| MATERIAL SHOWN |
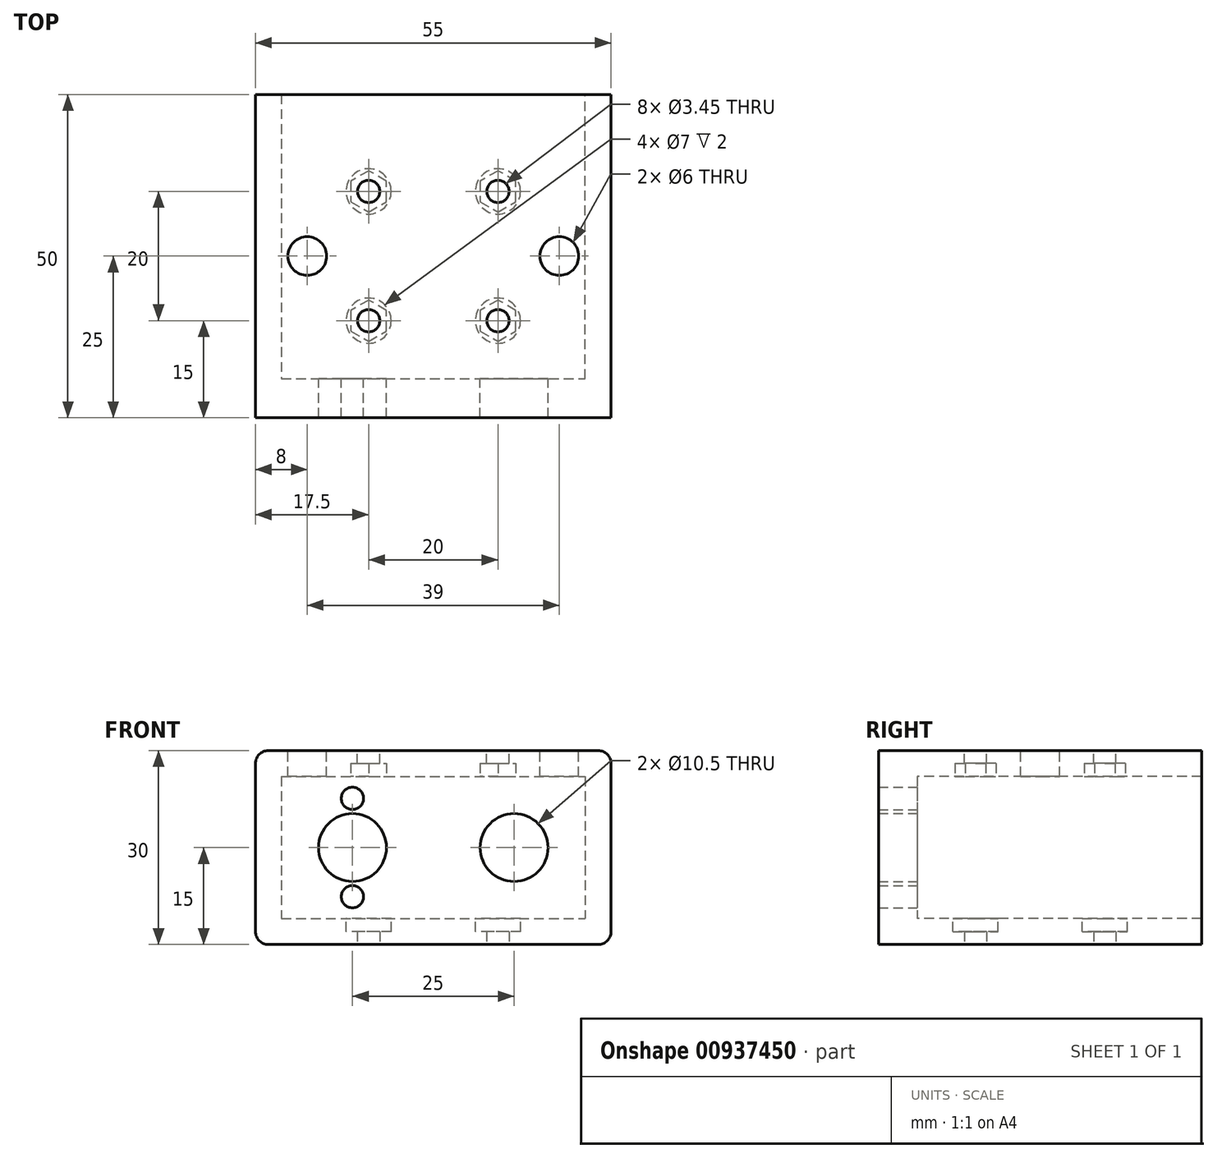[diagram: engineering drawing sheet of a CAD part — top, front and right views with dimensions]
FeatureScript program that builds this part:
annotation { "Feature Type Name" : "Feature", "Feature Type Description" : "" }
export const myFeature = defineFeature(function(context is Context, id is Id, definition is map)
    precondition{}
    {
        {
            var Q0;
            Q0=qCreatedBy(makeId("Top.planeOp"),FACE);
            var sketch = newSketch(context, id + "F0", { "sketchPlane" : qUnion([Q0])});
            skLineSegment(sketch, "E0.bottom", {"start": v(0, 0) * mm, "end": v(55, 0) * mm});
            skLineSegment(sketch, "E0.top", {"start": v(0, 50) * mm, "end": v(55, 50) * mm});
            skLineSegment(sketch, "E0.left", {"start": v(0, 0) * mm, "end": v(0, 50) * mm});
            skLineSegment(sketch, "E0.right", {"start": v(55, 0) * mm, "end": v(55, 50) * mm});
            skLineSegment(sketch, "E1.bottom", {"start": v(17.5, 15) * mm, "end": v(37.5, 15) * mm, "construction": true});
            skLineSegment(sketch, "E1.top", {"start": v(17.5, 35) * mm, "end": v(37.5, 35) * mm, "construction": true});
            skLineSegment(sketch, "E1.left", {"start": v(17.5, 15) * mm, "end": v(17.5, 35) * mm, "construction": true});
            skLineSegment(sketch, "E1.right", {"start": v(37.5, 15) * mm, "end": v(37.5, 35) * mm, "construction": true});
            skCircle(sketch, "E2", {"center": v(17.5, 35) * mm, "radius": 1.73 * mm});
            skCircle(sketch, "E3", {"center": v(37.5, 35) * mm, "radius": 1.73 * mm});
            skCircle(sketch, "E4", {"center": v(37.5, 15) * mm, "radius": 1.73 * mm});
            skCircle(sketch, "E5", {"center": v(17.5, 15) * mm, "radius": 1.73 * mm});
            skCircle(sketch, "E6", {"center": v(17.5, 35) * mm, "radius": 3.5 * mm});
            skCircle(sketch, "E7", {"center": v(37.5, 35) * mm, "radius": 3.5 * mm});
            skCircle(sketch, "E8", {"center": v(37.5, 15) * mm, "radius": 3.5 * mm});
            skCircle(sketch, "E9", {"center": v(17.5, 15) * mm, "radius": 3.5 * mm});
            skLineSegment(sketch, "E10", {"start": v(27.5, 0) * mm, "end": v(27.5, 15) * mm, "construction": true});
            skLineSegment(sketch, "E11", {"start": v(0, 25) * mm, "end": v(17.5, 25) * mm, "construction": true});
            skSolve(sketch);
        }
        {
            var Q0;
            Q0=qSketchRegion(id+"F0",true);
            var Q1;
            Q1=makeQuery(id+"F0.imprint","IMPRINT",FACE,{"disambiguationData":[TD([[makeQuery(id+"F0.imprint","IMPRINT",EDGE,{"derivedFrom":sQuery(id+"F0.wireOp",EDGE,"E2")}),-1.0]])]});
            var Q2;
            Q2=makeQuery(id+"F0.imprint","IMPRINT",FACE,{"disambiguationData":[TD([[makeQuery(id+"F0.imprint","IMPRINT",EDGE,{"derivedFrom":sQuery(id+"F0.wireOp",EDGE,"E3")}),-1.0]])]});
            var Q3;
            Q3=makeQuery(id+"F0.imprint","IMPRINT",FACE,{"disambiguationData":[TD([[makeQuery(id+"F0.imprint","IMPRINT",EDGE,{"derivedFrom":sQuery(id+"F0.wireOp",EDGE,"E4")}),-1.0]])]});
            var Q4;
            Q4=makeQuery(id+"F0.imprint","IMPRINT",FACE,{"disambiguationData":[TD([[makeQuery(id+"F0.imprint","IMPRINT",EDGE,{"derivedFrom":sQuery(id+"F0.wireOp",EDGE,"E5")}),-1.0]])]});
            extrude(context, id + "F1", {"entities" : qUnion([Q0, Q1, Q2, Q3, Q4]), "depth" : 4 * mm, "offsetDistance" : 25 * mm});
        }
        {
            var Q0;
            Q0=makeQuery(id+"F1.opExtrude","CAP_FACE",FACE,{"disambiguationData":[OSD([sQuery(id+"F0.wireOp",EDGE,"E0.bottom"),sQuery(id+"F0.wireOp",EDGE,"E0.top"),sQuery(id+"F0.wireOp",EDGE,"E0.left"),sQuery(id+"F0.wireOp",EDGE,"E0.right"),sQuery(id+"F0.wireOp",EDGE,"E2"),sQuery(id+"F0.wireOp",EDGE,"E3"),sQuery(id+"F0.wireOp",EDGE,"E4"),sQuery(id+"F0.wireOp",EDGE,"E5")])],"isStart":false});
            var sketch = newSketch(context, id + "F2", { "sketchPlane" : qUnion([Q0])});
            skCircle(sketch, "E12", {"center": v(17.5, 35) * mm, "radius": 3.5 * mm});
            skCircle(sketch, "E13", {"center": v(37.5, 35) * mm, "radius": 3.5 * mm});
            skCircle(sketch, "E14", {"center": v(37.5, 15) * mm, "radius": 3.5 * mm});
            skCircle(sketch, "E15", {"center": v(17.5, 15) * mm, "radius": 3.5 * mm});
            skSolve(sketch);
        }
        {
            var Q0;
            Q0=qSketchRegion(id+"F2",true);
            extrude(context, id + "F3", {"entities" : qUnion([Q0]), "operationType" : NewBodyOperationType.REMOVE, "oppositeDirection" : true, "depth" : 2 * mm, "offsetDistance" : 25 * mm});
        }
        {
            var Q0;
            Q0=makeQuery(id+"F1.opExtrude","CAP_FACE",FACE,{"disambiguationData":[OSD([sQuery(id+"F0.wireOp",EDGE,"E0.bottom"),sQuery(id+"F0.wireOp",EDGE,"E0.top"),sQuery(id+"F0.wireOp",EDGE,"E0.left"),sQuery(id+"F0.wireOp",EDGE,"E0.right"),sQuery(id+"F0.wireOp",EDGE,"E2"),sQuery(id+"F0.wireOp",EDGE,"E3"),sQuery(id+"F0.wireOp",EDGE,"E4"),sQuery(id+"F0.wireOp",EDGE,"E5")])],"isStart":false});
            var sketch = newSketch(context, id + "F4", { "sketchPlane" : qUnion([Q0])});
            skLineSegment(sketch, "E16", {"start": v(0, 50) * mm, "end": v(4, 50) * mm});
            skLineSegment(sketch, "E17", {"start": v(4, 50) * mm, "end": v(4, 6) * mm});
            skLineSegment(sketch, "E18", {"start": v(4, 6) * mm, "end": v(51, 6) * mm});
            skLineSegment(sketch, "E19", {"start": v(51, 6) * mm, "end": v(51, 50) * mm});
            skLineSegment(sketch, "E20", {"start": v(51, 50) * mm, "end": v(55, 50) * mm});
            skLineSegment(sketch, "E21", {"start": v(55, 50) * mm, "end": v(55, 0) * mm});
            skLineSegment(sketch, "E22", {"start": v(55, 0) * mm, "end": v(0, 0) * mm});
            skLineSegment(sketch, "E23", {"start": v(0, 0) * mm, "end": v(0, 50) * mm});
            skSolve(sketch);
        }
        {
            var Q0;
            Q0=qSketchRegion(id+"F4",true);
            extrude(context, id + "F5", {"entities" : qUnion([Q0]), "operationType" : NewBodyOperationType.ADD, "depth" : 22 * mm, "offsetDistance" : 25 * mm});
        }
        {
            var Q0;
            Q0=makeQuery(id+"F5.opExtrude","SWEPT_FACE",FACE,{"disambiguationData":[OSD([sQuery(id+"F4.wireOp",EDGE,"E18")])]});
            var sketch = newSketch(context, id + "F6", { "sketchPlane" : qUnion([Q0])});
            skCircle(sketch, "E24", {"center": v(-40, 15) * mm, "radius": 5.25 * mm});
            skCircle(sketch, "E25", {"center": v(-15, 22.6) * mm, "radius": 1.73 * mm});
            skCircle(sketch, "E26", {"center": v(-15, 7.4) * mm, "radius": 1.73 * mm});
            skCircle(sketch, "E27", {"center": v(-15, 15) * mm, "radius": 5.25 * mm});
            skLineSegment(sketch, "E28", {"start": v(-40, 15) * mm, "end": v(-15, 15) * mm, "construction": true});
            skLineSegment(sketch, "E29", {"start": v(-27.5, 15) * mm, "end": v(-27.5, 4) * mm, "construction": true});
            skLineSegment(sketch, "E30.0", {"start": v(-4, 4) * mm, "end": v(-51, 4) * mm});
            skSolve(sketch);
        }
        {
            var Q0;
            Q0=qSketchRegion(id+"F6",true);
            extrude(context, id + "F7", {"entities" : qUnion([Q0]), "operationType" : NewBodyOperationType.REMOVE, "endBound" : BoundingType.UP_TO_NEXT, "oppositeDirection" : true, "depth" : 25 * mm, "offsetDistance" : 25 * mm});
        }
        {
            var Q0;
            Q0=makeQuery(id+"F5.opExtrude","CAP_FACE",FACE,{"disambiguationData":[OSD([sQuery(id+"F4.wireOp",EDGE,"E16"),sQuery(id+"F4.wireOp",EDGE,"E17"),sQuery(id+"F4.wireOp",EDGE,"E18"),sQuery(id+"F4.wireOp",EDGE,"E19"),sQuery(id+"F4.wireOp",EDGE,"E20"),sQuery(id+"F4.wireOp",EDGE,"E21"),sQuery(id+"F4.wireOp",EDGE,"E22"),sQuery(id+"F4.wireOp",EDGE,"E23")])],"isStart":false});
            var sketch = newSketch(context, id + "F8", { "sketchPlane" : qUnion([Q0])});
            skLineSegment(sketch, "E31.bottom", {"start": v(0, 0) * mm, "end": v(55, 0) * mm});
            skLineSegment(sketch, "E31.top", {"start": v(0, 50) * mm, "end": v(55, 50) * mm});
            skLineSegment(sketch, "E31.left", {"start": v(0, 0) * mm, "end": v(0, 50) * mm});
            skLineSegment(sketch, "E31.right", {"start": v(55, 0) * mm, "end": v(55, 50) * mm});
            skSolve(sketch);
        }
        {
            var Q0;
            Q0=qSketchRegion(id+"F8",true);
            extrude(context, id + "F9", {"entities" : qUnion([Q0]), "operationType" : NewBodyOperationType.ADD, "depth" : 4 * mm, "offsetDistance" : 25 * mm});
        }
        {
            var Q0;
            Q0=makeQuery(id+"F9.opExtrude","CAP_EDGE",EDGE,{"disambiguationData":[OSD([sQuery(id+"F8.wireOp",EDGE,"E31.left")])],"isStart":false});
            var Q1;
            Q1=makeQuery(id+"F1.opExtrude","CAP_EDGE",EDGE,{"disambiguationData":[OSD([sQuery(id+"F0.wireOp",EDGE,"E0.left")])],"isStart":true});
            var Q2;
            Q2=makeQuery(id+"F1.opExtrude","CAP_EDGE",EDGE,{"disambiguationData":[OSD([sQuery(id+"F0.wireOp",EDGE,"E0.right")])],"isStart":true});
            var Q3;
            Q3=makeQuery(id+"F9.opExtrude","CAP_EDGE",EDGE,{"disambiguationData":[OSD([sQuery(id+"F8.wireOp",EDGE,"E31.right")])],"isStart":false});
            var Q4;
            Q4=makeQuery(id+"F5.opExtrude","CAP_EDGE",EDGE,{"disambiguationData":[OSD([sQuery(id+"F4.wireOp",EDGE,"E19")])],"isStart":false});
            var Q5;
            Q5=makeQuery(id+"F5.opExtrude","CAP_EDGE",EDGE,{"disambiguationData":[OSD([sQuery(id+"F4.wireOp",EDGE,"E17")])],"isStart":false});
            var Q6;
            Q6=makeQuery(id+"F5.opExtrude","CAP_EDGE",EDGE,{"disambiguationData":[OSD([sQuery(id+"F4.wireOp",EDGE,"E17")])],"isStart":true});
            var Q7;
            Q7=makeQuery(id+"F5.opExtrude","CAP_EDGE",EDGE,{"disambiguationData":[OSD([sQuery(id+"F4.wireOp",EDGE,"E19")])],"isStart":true});
            fillet(context, id + "F10", {"entities" : qUnion([Q0, Q1, Q2, Q3, Q4, Q5, Q6, Q7]), "radius" : 2 * mm, "tangentPropagation" : true, "allowEdgeOverflow" : false});
        }
        {
            var Q0;
            Q0=makeQuery(id+"F9.opExtrude","CAP_FACE",FACE,{"disambiguationData":[OSD([sQuery(id+"F8.wireOp",EDGE,"E31.bottom"),sQuery(id+"F8.wireOp",EDGE,"E31.top"),sQuery(id+"F8.wireOp",EDGE,"E31.left"),sQuery(id+"F8.wireOp",EDGE,"E31.right")])],"isStart":false});
            var sketch = newSketch(context, id + "F11", { "sketchPlane" : qUnion([Q0])});
            skLineSegment(sketch, "E32.bottom", {"start": v(17.5, 35) * mm, "end": v(37.5, 35) * mm, "construction": true});
            skLineSegment(sketch, "E32.top", {"start": v(17.5, 15) * mm, "end": v(37.5, 15) * mm, "construction": true});
            skLineSegment(sketch, "E32.left", {"start": v(17.5, 35) * mm, "end": v(17.5, 15) * mm, "construction": true});
            skLineSegment(sketch, "E32.right", {"start": v(37.5, 35) * mm, "end": v(37.5, 15) * mm, "construction": true});
            skLineSegment(sketch, "E33", {"start": v(2, 25) * mm, "end": v(17.5, 25) * mm, "construction": true});
            skLineSegment(sketch, "E34", {"start": v(27.5, 15) * mm, "end": v(27.5, 0) * mm, "construction": true});
            skCircle(sketch, "E35", {"center": v(17.5, 35) * mm, "radius": 1.73 * mm});
            skCircle(sketch, "E36", {"center": v(37.5, 35) * mm, "radius": 1.73 * mm});
            skCircle(sketch, "E37", {"center": v(37.5, 15) * mm, "radius": 1.73 * mm});
            skCircle(sketch, "E38", {"center": v(17.5, 15) * mm, "radius": 1.73 * mm});
            skSolve(sketch);
        }
        {
            var Q0;
            Q0=qSketchRegion(id+"F11",true);
            extrude(context, id + "F12", {"entities" : qUnion([Q0]), "operationType" : NewBodyOperationType.REMOVE, "endBound" : BoundingType.UP_TO_NEXT, "oppositeDirection" : true, "depth" : 25 * mm, "offsetDistance" : 25 * mm});
        }
        {
            var Q0;
            Q0=makeQuery(id+"F9.opExtrude","CAP_FACE",FACE,{"disambiguationData":[OSD([sQuery(id+"F8.wireOp",EDGE,"E31.bottom"),sQuery(id+"F8.wireOp",EDGE,"E31.top"),sQuery(id+"F8.wireOp",EDGE,"E31.left"),sQuery(id+"F8.wireOp",EDGE,"E31.right")])],"isStart":true});
            var sketch = newSketch(context, id + "F13", { "sketchPlane" : qUnion([Q0])});
            skCircle(sketch, "E39.cCircle", {"center": v(17.5, -15) * mm, "radius": 2.76 * mm, "construction": true});
            skLineSegment(sketch, "E39.0", {"start": v(17.5, -11.81) * mm, "end": v(20.26, -13.4) * mm});
            skLineSegment(sketch, "E39.1", {"start": v(20.26, -13.4) * mm, "end": v(20.26, -16.6) * mm});
            skLineSegment(sketch, "E39.2", {"start": v(20.26, -16.6) * mm, "end": v(17.5, -18.19) * mm});
            skLineSegment(sketch, "E39.3", {"start": v(17.5, -18.19) * mm, "end": v(14.74, -16.6) * mm});
            skLineSegment(sketch, "E39.4", {"start": v(14.74, -16.6) * mm, "end": v(14.74, -13.4) * mm});
            skLineSegment(sketch, "E39.5", {"start": v(14.74, -13.4) * mm, "end": v(17.5, -11.81) * mm});
            skPoint(sketch, "E39.0.midPoint", {"position": v(18.88, -12.6) * mm});
            skCircle(sketch, "E40.cCircle", {"center": v(37.5, -15) * mm, "radius": 2.76 * mm, "construction": true});
            skLineSegment(sketch, "E40.0", {"start": v(37.5, -11.81) * mm, "end": v(40.26, -13.4) * mm});
            skLineSegment(sketch, "E40.1", {"start": v(40.26, -13.4) * mm, "end": v(40.26, -16.6) * mm});
            skLineSegment(sketch, "E40.2", {"start": v(40.26, -16.6) * mm, "end": v(37.5, -18.19) * mm});
            skLineSegment(sketch, "E40.3", {"start": v(37.5, -18.19) * mm, "end": v(34.74, -16.6) * mm});
            skLineSegment(sketch, "E40.4", {"start": v(34.74, -16.6) * mm, "end": v(34.74, -13.4) * mm});
            skLineSegment(sketch, "E40.5", {"start": v(34.74, -13.4) * mm, "end": v(37.5, -11.81) * mm});
            skPoint(sketch, "E40.0.midPoint", {"position": v(38.88, -12.6) * mm});
            skCircle(sketch, "E41.cCircle", {"center": v(37.5, -35) * mm, "radius": 2.76 * mm, "construction": true});
            skLineSegment(sketch, "E41.0", {"start": v(37.5, -31.81) * mm, "end": v(40.26, -33.4) * mm});
            skLineSegment(sketch, "E41.1", {"start": v(40.26, -33.4) * mm, "end": v(40.26, -36.6) * mm});
            skLineSegment(sketch, "E41.2", {"start": v(40.26, -36.6) * mm, "end": v(37.5, -38.19) * mm});
            skLineSegment(sketch, "E41.3", {"start": v(37.5, -38.19) * mm, "end": v(34.74, -36.6) * mm});
            skLineSegment(sketch, "E41.4", {"start": v(34.74, -36.6) * mm, "end": v(34.74, -33.4) * mm});
            skLineSegment(sketch, "E41.5", {"start": v(34.74, -33.4) * mm, "end": v(37.5, -31.81) * mm});
            skPoint(sketch, "E41.0.midPoint", {"position": v(38.88, -32.6) * mm});
            skCircle(sketch, "E42.cCircle", {"center": v(17.5, -35) * mm, "radius": 2.76 * mm, "construction": true});
            skLineSegment(sketch, "E42.0", {"start": v(17.5, -31.81) * mm, "end": v(20.26, -33.4) * mm});
            skLineSegment(sketch, "E42.1", {"start": v(20.26, -33.4) * mm, "end": v(20.26, -36.6) * mm});
            skLineSegment(sketch, "E42.2", {"start": v(20.26, -36.6) * mm, "end": v(17.5, -38.19) * mm});
            skLineSegment(sketch, "E42.3", {"start": v(17.5, -38.19) * mm, "end": v(14.74, -36.6) * mm});
            skLineSegment(sketch, "E42.4", {"start": v(14.74, -36.6) * mm, "end": v(14.74, -33.4) * mm});
            skLineSegment(sketch, "E42.5", {"start": v(14.74, -33.4) * mm, "end": v(17.5, -31.81) * mm});
            skPoint(sketch, "E42.0.midPoint", {"position": v(18.88, -32.6) * mm});
            skSolve(sketch);
        }
        {
            var Q0;
            Q0=qSketchRegion(id+"F13",true);
            extrude(context, id + "F14", {"entities" : qUnion([Q0]), "operationType" : NewBodyOperationType.REMOVE, "oppositeDirection" : true, "depth" : 2 * mm, "offsetDistance" : 25 * mm});
        }
        {
            var Q0;
            Q0=makeQuery(id+"F9.opExtrude","CAP_FACE",FACE,{"disambiguationData":[OSD([sQuery(id+"F8.wireOp",EDGE,"E31.bottom"),sQuery(id+"F8.wireOp",EDGE,"E31.top"),sQuery(id+"F8.wireOp",EDGE,"E31.left"),sQuery(id+"F8.wireOp",EDGE,"E31.right")])],"isStart":false});
            var sketch = newSketch(context, id + "F15", { "sketchPlane" : qUnion([Q0])});
            skCircle(sketch, "E43", {"center": v(8, 25) * mm, "radius": 3 * mm});
            skCircle(sketch, "E44", {"center": v(47, 25) * mm, "radius": 3 * mm});
            skLineSegment(sketch, "E45.0", {"start": v(0, 0) * mm, "end": v(0, 50) * mm});
            skLineSegment(sketch, "E46", {"start": v(0, 25) * mm, "end": v(8, 25) * mm, "construction": true});
            skLineSegment(sketch, "E47.0", {"start": v(55, 50) * mm, "end": v(55, 0) * mm});
            skLineSegment(sketch, "E48", {"start": v(55, 25) * mm, "end": v(47, 25) * mm, "construction": true});
            skSolve(sketch);
        }
        {
            var Q0;
            Q0 = qSketchRegion(id + "F15", true);
            extrude(context, id + "F16", {"entities" : qUnion([Q0]), "operationType" : NewBodyOperationType.REMOVE, "endBound" : BoundingType.UP_TO_NEXT, "oppositeDirection" : true, "depth" : 25 * mm, "offsetDistance" : 25 * mm});
        }
    });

| TASK REQUIREMENTS |
Return every line of the items that contains the string "skPoint", treating case as significant.

| RESPONSE |
            skPoint(sketch, "E39.0.midPoint", {"position": v(18.88, -12.6) * mm});
            skPoint(sketch, "E40.0.midPoint", {"position": v(38.88, -12.6) * mm});
            skPoint(sketch, "E41.0.midPoint", {"position": v(38.88, -32.6) * mm});
            skPoint(sketch, "E42.0.midPoint", {"position": v(18.88, -32.6) * mm});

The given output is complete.